Wednesday 7th January
- Our next two offerings come from the worryingly crab-agnostic Julian. Firstly, Oddcore - a deranged and fizzy FPS theme park of backroom spaces and dysfunctional corpo messaging. Seems lovely. No obvious crab presence though. Stop resisting progress, Julian.
- Now this is more like it. EvoCreo is a creature collector with old school console (specifically, I’m thinking Game Boy Advance) graphics and turn-based combat. There are over 170 critters or Creos to bosh and bag. If one of the Creos isn’t a crab, I am going to call the Pokémon Company and complain that ilmfinity aren't ripping them off correctly.
Thursday 8th January
- Ancient Farm is an ancient farm simulator set in ancient Egypt. The wily bastards at A2 Softworks thought they could shirk their obligations to crabs by setting this on dry land, but then they slipped up and added rivers. Acanthothelphusa niloticus is coming for your ass, A2.
Friday 9th January
- If you were hoping for a feelgood game to close out the dingy first week of January, tough luck, you’re getting Ice-Pick Lodge’s Pathologic 3 instead. 12 days to save the worst town bar possibly Silent Hill from a nightmare disease. Impose quarantines and roadblocks. Examine pustulating torsos. “Struggle to balance mania and apathy”. If there are crabs in this, they are the kind that live in your pubic hair.
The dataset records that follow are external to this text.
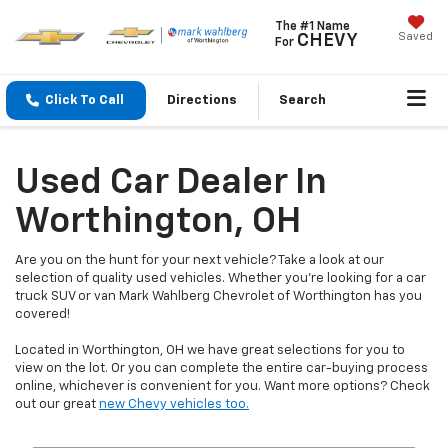
The #1 Name
Saved
CHEVY
For
Click To Call
Directions
Search
Used Car Dealer In
Worthington, OH
Are you on the hunt for your next vehicle? Take a look at our
selection of quality used vehicles. Whether you're looking for a car
truck SUV or van Mark Wahlberg Chevrolet of Worthington has you
covered!
Located in Worthington, OH we have great selections for you to
view on the lot. Or you can complete the entire car-buying process
online, whichever is convenient for you. Want more options? Check
out our great
new Chevy vehicles too.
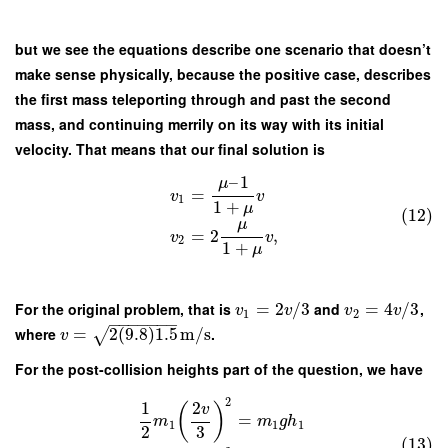
but we see the equations describe one scenario that doesn’t
make sense physically, because the positive case, describes
the first mass teleporting through and past the second
mass, and continuing merrily on its way with its initial
velocity. That means that our final solution is
–
1
μ
=
v
v
1
1
+
μ
(12)
μ
=
2
,
v
v
2
1
+
μ
For the original problem, that is
=
2
/
3
and
=
4
/
3
,
v
v
v
v
1
2
−
−
−
−
−
−
−
where
=
2
(
9.8
)
1.5
m/s
.
√
v
For the post-collision heights part of the question, we have
2
1
2
(
)
v
=
m
m
g
h
1
1
1
2
3
(13)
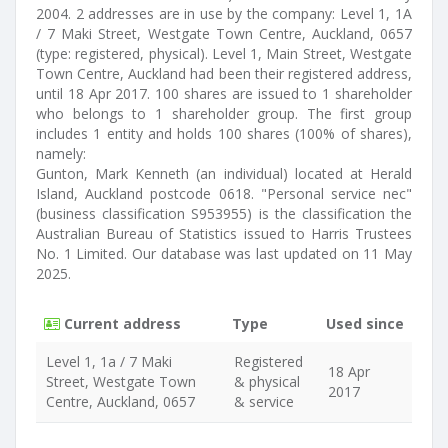
2004. 2 addresses are in use by the company: Level 1, 1A
/ 7 Maki Street, Westgate Town Centre, Auckland, 0657
(type: registered, physical). Level 1, Main Street, Westgate
Town Centre, Auckland had been their registered address,
until 18 Apr 2017. 100 shares are issued to 1 shareholder
who belongs to 1 shareholder group. The first group
includes 1 entity and holds 100 shares (100% of shares),
namely:
Gunton, Mark Kenneth (an individual) located at Herald
Island, Auckland postcode 0618. "Personal service nec"
(business classification S953955) is the classification the
Australian Bureau of Statistics issued to Harris Trustees
No. 1 Limited. Our database was last updated on 11 May
2025.
Current address
Type
Used since
Level 1, 1a / 7 Maki
Registered
18 Apr
Street, Westgate Town
& physical
2017
Centre, Auckland, 0657
& service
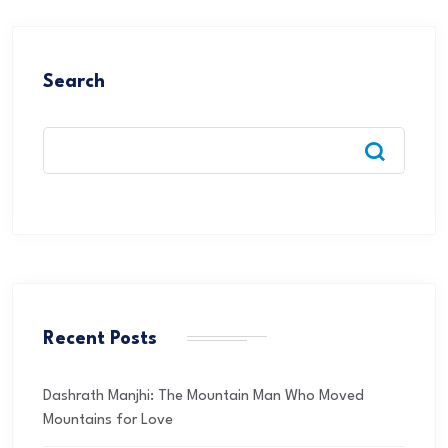
Search
Recent Posts
Dashrath Manjhi: The Mountain Man Who Moved
Mountains for Love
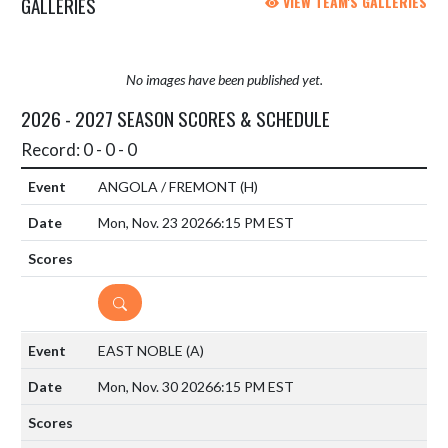
GALLERIES
VIEW TEAM'S GALLERIES
No images have been published yet.
2026 - 2027 SEASON SCORES & SCHEDULE
Record: 0 - 0 - 0
ANGOLA / FREMONT
(H)
Mon, Nov. 23 2026
6:15 PM EST
DETAILS
EAST NOBLE
(A)
Mon, Nov. 30 2026
6:15 PM EST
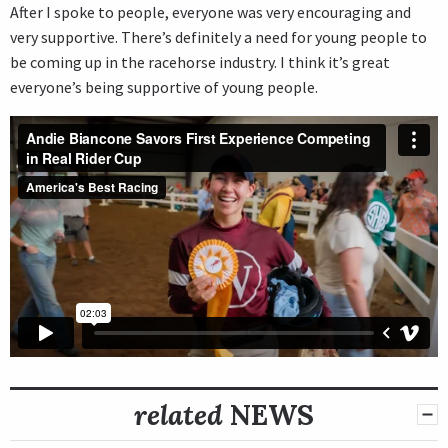
After I spoke to people, everyone was very encouraging and
very supportive. There’s definitely a need for young people to
be coming up in the racehorse industry. I think it’s great
everyone’s being supportive of young people.
related
NEWS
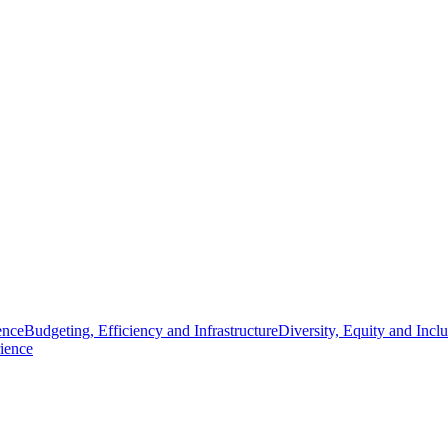
ence
Budgeting, Efficiency and Infrastructure
Diversity, Equity and Incl
ience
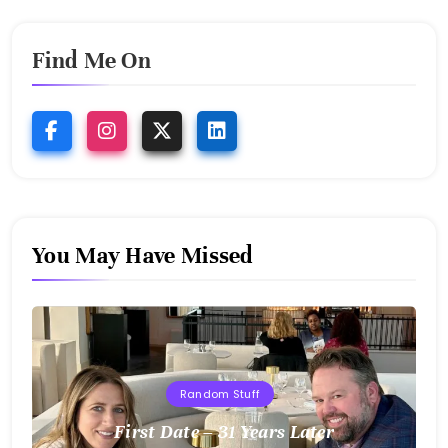
Find Me On
You May Have Missed
Random Stuff
First Date – 31 Years Later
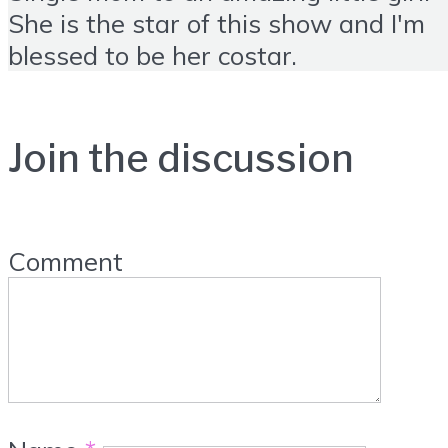
She is the star of this show and I'm
blessed to be her costar.
Join the discussion
Comment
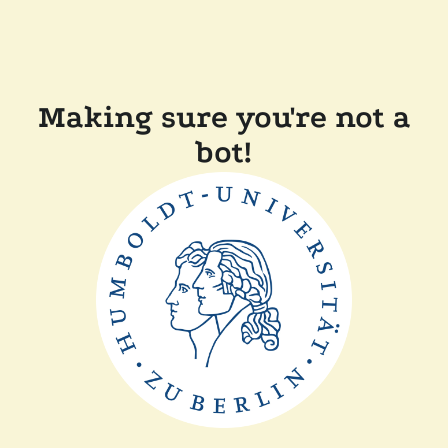
Making sure you're not a
bot!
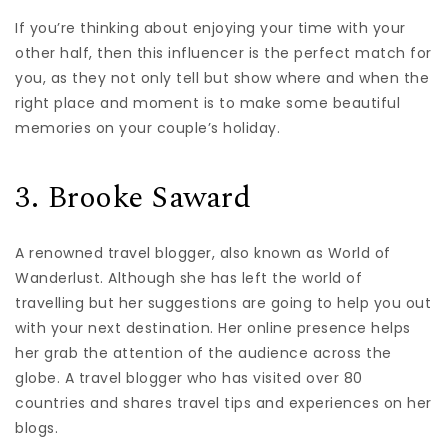
If you’re thinking about enjoying your time with your
other half, then this influencer is the perfect match for
you, as they not only tell but show where and when the
right place and moment is to make some beautiful
memories on your couple’s holiday.
3. Brooke Saward
A renowned travel blogger, also known as World of
Wanderlust. Although she has left the world of
travelling but her suggestions are going to help you out
with your next destination. Her online presence helps
her grab the attention of the audience across the
globe. A travel blogger who has visited over 80
countries and shares travel tips and experiences on her
blogs.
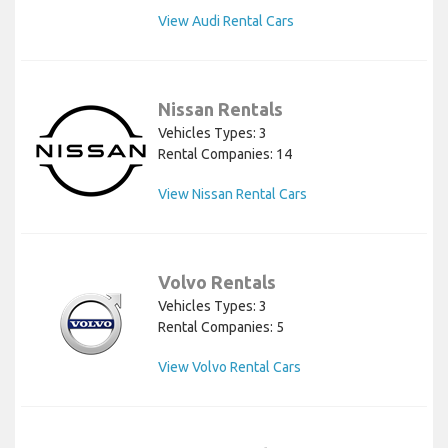
View Audi Rental Cars
Nissan Rentals
Vehicles Types: 3
Rental Companies: 14
View Nissan Rental Cars
Volvo Rentals
Vehicles Types: 3
Rental Companies: 5
View Volvo Rental Cars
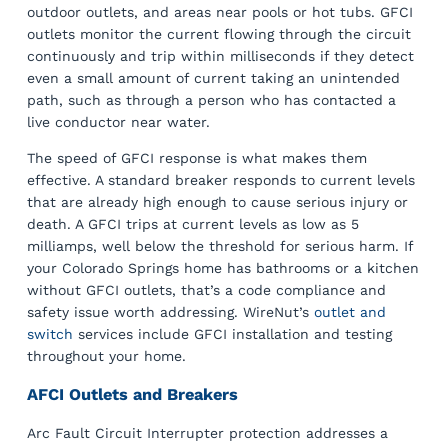
outdoor outlets, and areas near pools or hot tubs. GFCI
outlets monitor the current flowing through the circuit
continuously and trip within milliseconds if they detect
even a small amount of current taking an unintended
path, such as through a person who has contacted a
live conductor near water.
The speed of GFCI response is what makes them
effective. A standard breaker responds to current levels
that are already high enough to cause serious injury or
death. A GFCI trips at current levels as low as 5
milliamps, well below the threshold for serious harm. If
your Colorado Springs home has bathrooms or a kitchen
without GFCI outlets, that’s a code compliance and
safety issue worth addressing. WireNut’s
outlet and
switch
services include GFCI installation and testing
throughout your home.
AFCI Outlets and Breakers
Arc Fault Circuit Interrupter protection addresses a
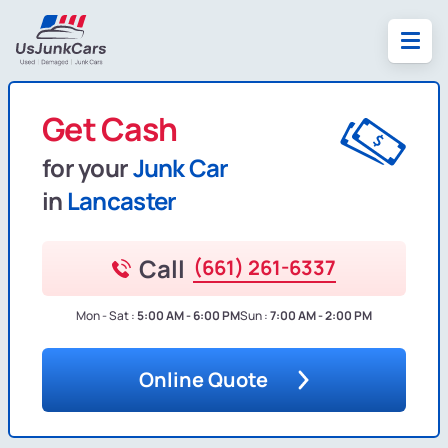
Get Cash
for your
Junk Car
in
Lancaster
Call
(661) 261-6337
Mon - Sat :
5:00 AM - 6:00 PM
Sun :
7:00 AM - 2:00 PM
Online Quote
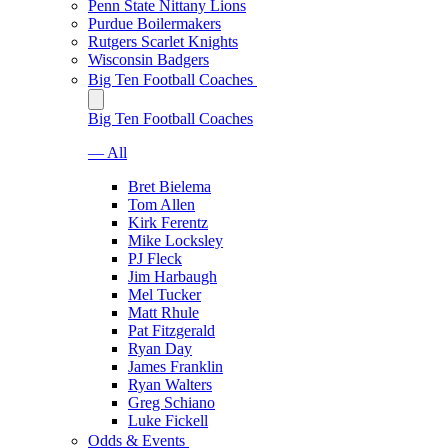
Penn State Nittany Lions
Purdue Boilermakers
Rutgers Scarlet Knights
Wisconsin Badgers
Big Ten Football Coaches
Big Ten Football Coaches
— All
Bret Bielema
Tom Allen
Kirk Ferentz
Mike Locksley
PJ Fleck
Jim Harbaugh
Mel Tucker
Matt Rhule
Pat Fitzgerald
Ryan Day
James Franklin
Ryan Walters
Greg Schiano
Luke Fickell
Odds & Events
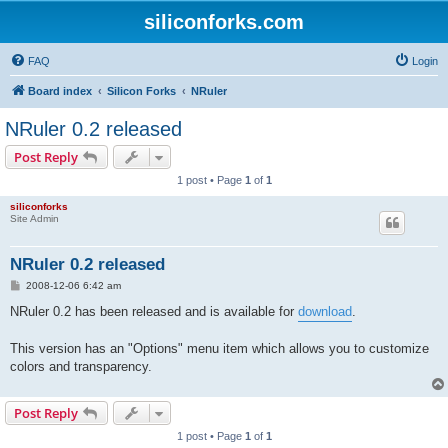
siliconforks.com
FAQ
Login
Board index
Silicon Forks
NRuler
NRuler 0.2 released
Post Reply
1 post • Page
1
of
1
siliconforks
Site Admin
NRuler 0.2 released
P
2008-12-06 6:42 am
o
s
NRuler 0.2 has been released and is available for
download
.
t
This version has an "Options" menu item which allows you to customize
colors and transparency.
Post Reply
1 post • Page
1
of
1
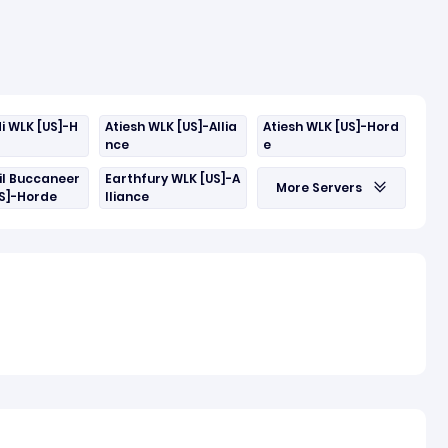
i WLK [US]-H
Atiesh WLK [US]-Allia
Atiesh WLK [US]-Hord
nce
e
il Buccaneer
Earthfury WLK [US]-A
More Servers
US]-Horde
lliance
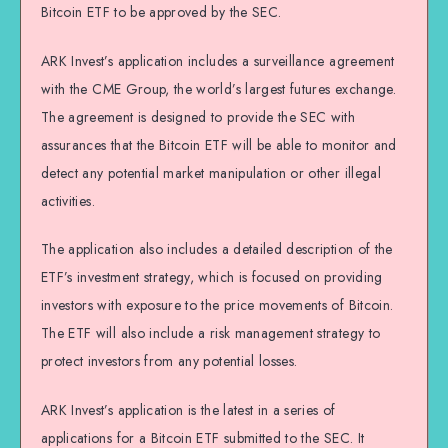
Bitcoin ETF to be approved by the SEC.
ARK Invest’s application includes a surveillance agreement
with the CME Group, the world’s largest futures exchange.
The agreement is designed to provide the SEC with
assurances that the Bitcoin ETF will be able to monitor and
detect any potential market manipulation or other illegal
activities.
The application also includes a detailed description of the
ETF’s investment strategy, which is focused on providing
investors with exposure to the price movements of Bitcoin.
The ETF will also include a risk management strategy to
protect investors from any potential losses.
ARK Invest’s application is the latest in a series of
applications for a Bitcoin ETF submitted to the SEC. It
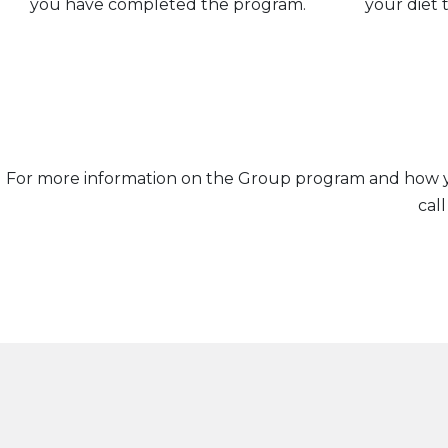
you have completed the program.
your diet t
For more information on the Group program and how you
cal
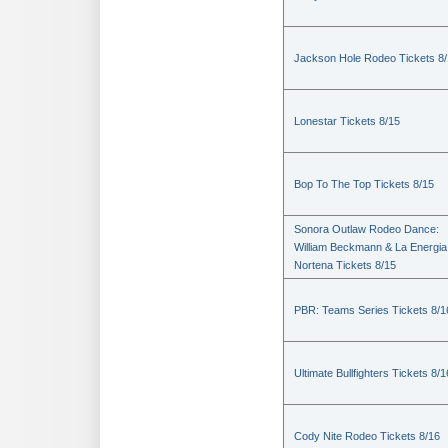
Jackson Hole Rodeo Tickets 8
Lonestar Tickets 8/15
Bop To The Top Tickets 8/15
Sonora Outlaw Rodeo Dance:
William Beckmann & La Energia
Nortena Tickets 8/15
PBR: Teams Series Tickets 8/1
Ultimate Bullfighters Tickets 8/1
Cody Nite Rodeo Tickets 8/16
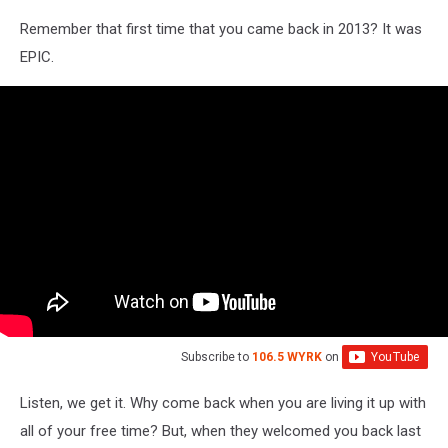
Remember that first time that you came back in 2013? It was
EPIC.
Subscribe to
106.5 WYRK
on
Listen, we get it. Why come back when you are living it up with
all of your free time? But, when they welcomed you back last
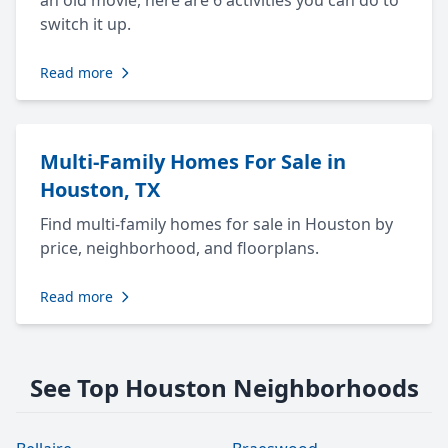
an old movie, here are 6 activities you can do to
switch it up.
Read more
Multi-Family Homes For Sale in
Houston, TX
Find multi-family homes for sale in Houston by
price, neighborhood, and floorplans.
Read more
See Top Houston Neighborhoods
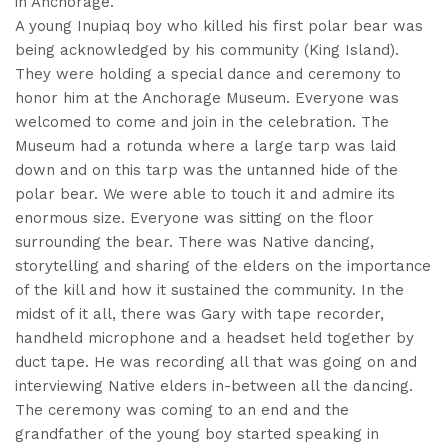
in Anchorage.
A young Inupiaq boy who killed his first polar bear was
being acknowledged by his community (King Island).
They were holding a special dance and ceremony to
honor him at the Anchorage Museum. Everyone was
welcomed to come and join in the celebration. The
Museum had a rotunda where a large tarp was laid
down and on this tarp was the untanned hide of the
polar bear. We were able to touch it and admire its
enormous size. Everyone was sitting on the floor
surrounding the bear. There was Native dancing,
storytelling and sharing of the elders on the importance
of the kill and how it sustained the community. In the
midst of it all, there was Gary with tape recorder,
handheld microphone and a headset held together by
duct tape. He was recording all that was going on and
interviewing Native elders in-between all the dancing.
The ceremony was coming to an end and the
grandfather of the young boy started speaking in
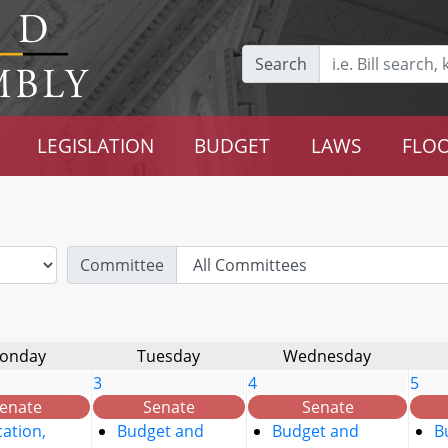
Search
LEGISLATION
BUDGET
LAWS
FLOO
Committee
onday
Tuesday
Wednesday
3
4
5
enate
Senate
Senate
ation,
Budget and
Budget and
B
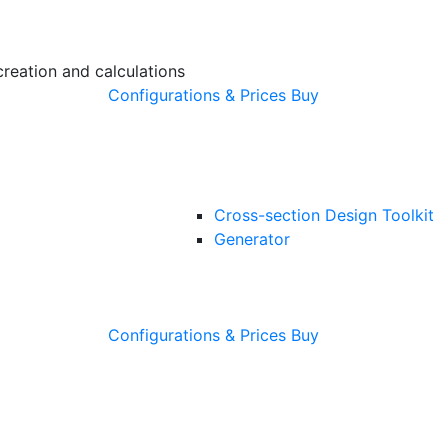
creation and calculations
Configurations & Prices
Buy
Cross-section Design Toolkit
Generator
Configurations & Prices
Buy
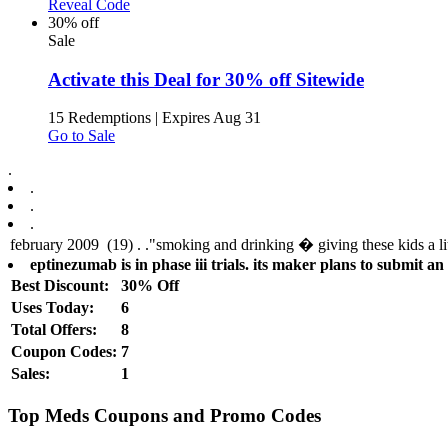
Reveal Code
30% off
Sale
Activate this Deal for 30% off Sitewide
15 Redemptions
|
Expires Aug 31
Go to Sale
.
.
.
.
eptinezumab is in phase iii trials. its maker plans to submit an 
Best Discount:
30% Off
Uses Today:
6
Total Offers:
8
Coupon Codes:
7
Sales:
1
Top Meds Coupons and Promo Codes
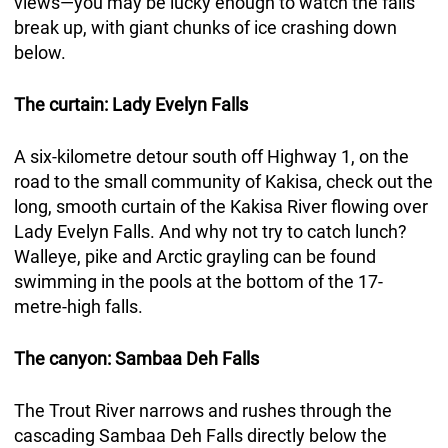
views—you may be lucky enough to watch the falls
break up, with giant chunks of ice crashing down
below.
The curtain: Lady Evelyn Falls
A six-kilometre detour south off Highway 1, on the
road to the small community of Kakisa, check out the
long, smooth curtain of the Kakisa River flowing over
Lady Evelyn Falls. And why not try to catch lunch?
Walleye, pike and Arctic grayling can be found
swimming in the pools at the bottom of the 17-
metre-high falls.
The canyon: Sambaa Deh Falls
The Trout River narrows and rushes through the
cascading Sambaa Deh Falls directly below the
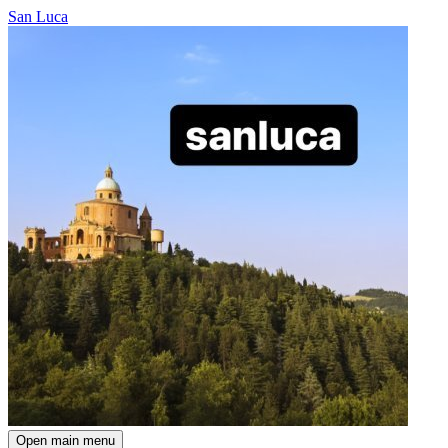
San Luca
Open main menu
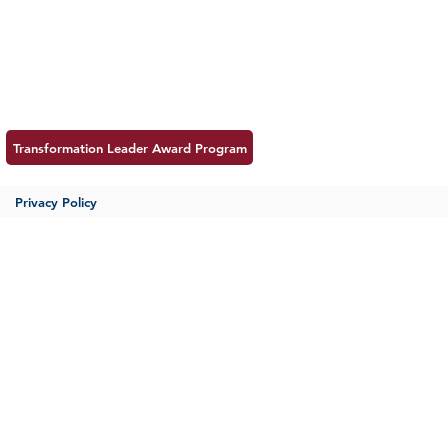
Insight
Follow us:
Career
Meet MSS
Contac
Transformation Leader Award Program
Privacy Policy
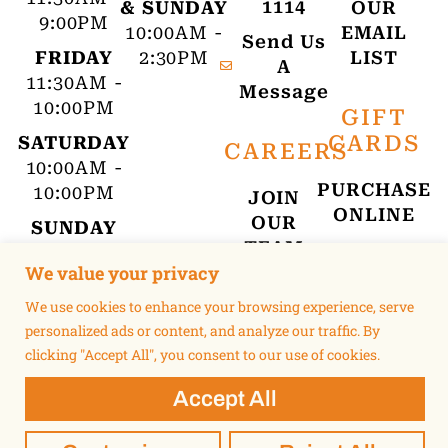
1114
& SUNDAY
OUR
9:00PM
10:00AM -
EMAIL
Send Us
FRIDAY
2:30PM
LIST
A
11:30AM -
Message
10:00PM
GIFT
CARDS
SATURDAY
CAREERS
10:00AM -
PURCHASE
10:00PM
JOIN
ONLINE
OUR
SUNDAY
TEAM
10:00AM -
We value your privacy
9:00PM
We use cookies to enhance your browsing experience, serve
personalized ads or content, and analyze our traffic. By
clicking "Accept All", you consent to our use of cookies.
Accept All
©2015 UNSUKAY | MUSS & TURNERS. ALL RIGHTS RESERVED.
TERMS OF USE
PRIVACY POLICY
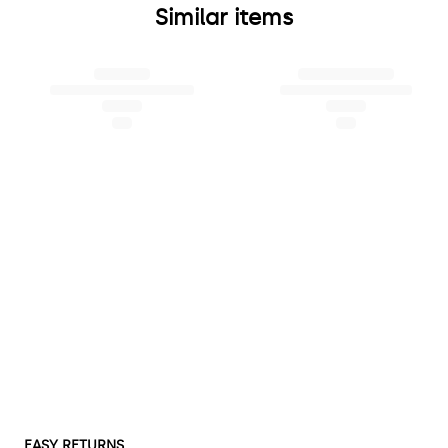
Similar items
EASY RETURNS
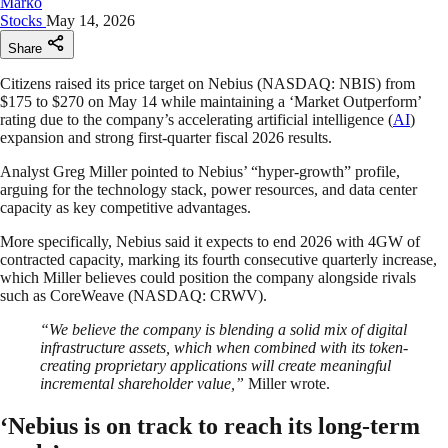
Marko
Stocks
May 14, 2026
Share
Citizens raised its price target on Nebius (NASDAQ: NBIS) from
$175 to $270 on May 14 while maintaining a ‘Market Outperform’
rating due to the company’s accelerating artificial intelligence (
AI
)
expansion and strong first-quarter fiscal 2026 results.
Analyst Greg Miller pointed to Nebius’ “hyper-growth” profile,
arguing for the technology stack, power resources, and data center
capacity as key competitive advantages.
More specifically, Nebius said it expects to end 2026 with 4GW of
contracted capacity, marking its fourth consecutive quarterly increase,
which Miller believes could position the company alongside rivals
such as CoreWeave (NASDAQ: CRWV).
“We believe the company is blending a solid mix of digital
infrastructure assets, which when combined with its token-
creating proprietary applications will create meaningful
incremental shareholder value,”
Miller wrote.
‘Nebius is on track to reach its long-term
Other vidyagame happenings this week: it’s time for another helping of hardware tradeshow CES in Las Vegas. James has set up a very large telescope on the Treehouse roof, and is combing the stalls for talk of GPU and RAM price changes, new screen formats, and novelty alarm clocks. For the most part, though, we’ll be spending this week firming up coverage plans for 2026. Like migrating Cuban red crabs, we must throw ourselves into the seas of discourse, striving to lay our writing-eggs before the tides return us to the shore.